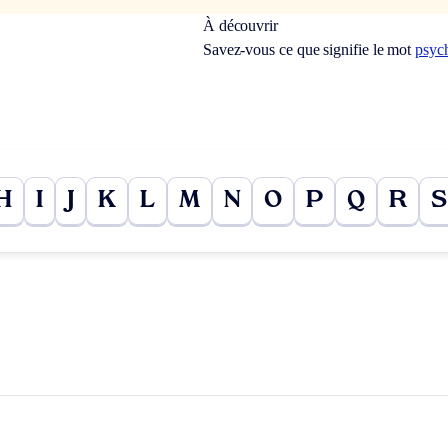
À découvrir
Savez-vous ce que signifie le mot
psyc
H
I
J
K
L
M
N
O
P
Q
R
S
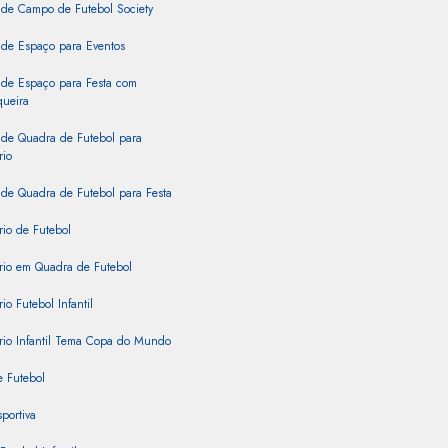
 de Campo de Futebol Society
 de Espaço para Eventos
 de Espaço para Festa com
queira
 de Quadra de Futebol para
rio
de Quadra de Futebol para Festa
rio de Futebol
rio em Quadra de Futebol
io Futebol Infantil
rio Infantil Tema Copa do Mundo
 Futebol
portiva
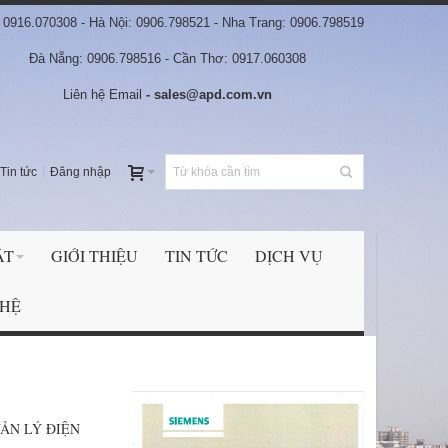
0916.070308 - Hà Nội: 0906.798521 - Nha Trang: 0906.798519
Đà Nẵng: 0906.798516 - Cần Thơ: 0917.060308
Liên hệ Email
- sales@apd.com.vn
Tin tức
Đăng nhập
ẬT
GIỚI THIỆU
TIN TỨC
DỊCH VỤ
 HỆ
UẢN LÝ ĐIỆN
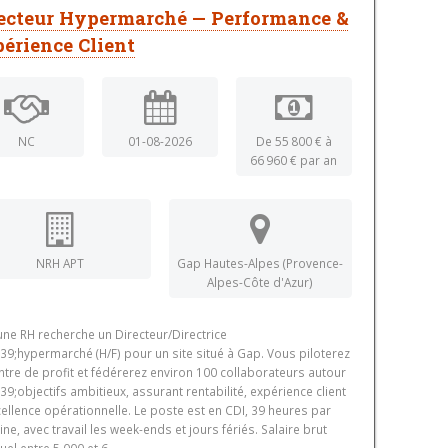
ecteur Hypermarché — Performance &
érience Client
NC
01-08-2026
De 55 800 € à
66 960 € par an
NRH APT
Gap Hautes-Alpes (Provence-
Alpes-Côte d'Azur)
ne RH recherche un Directeur/Directrice
9;hypermarché (H/F) pour un site situé à Gap. Vous piloterez
ntre de profit et fédérerez environ 100 collaborateurs autour
9;objectifs ambitieux, assurant rentabilité, expérience client
cellence opérationnelle. Le poste est en CDI, 39 heures par
ne, avec travail les week-ends et jours fériés. Salaire brut
el entre 5 000 et 6...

## Problem
Copy the listing from the line containing "ecteur Hypermarché — Performance &" through the end of the listing, substituting "employés" for "collaborateurs" and changing nothing else.

## Written solution
ecteur Hypermarché — Performance &
érience Client
NC
01-08-2026
De 55 800 € à
66 960 € par an
NRH APT
Gap Hautes-Alpes (Provence-
Alpes-Côte d'Azur)
ne RH recherche un Directeur/Directrice
9;hypermarché (H/F) pour un site situé à Gap. Vous piloterez
ntre de profit et fédérerez environ 100 employés autour
9;objectifs ambitieux, assurant rentabilité, expérience client
cellence opérationnelle. Le poste est en CDI, 39 heures par
ne, avec travail les week-ends et jours fériés. Salaire brut
el entre 5 000 et 6...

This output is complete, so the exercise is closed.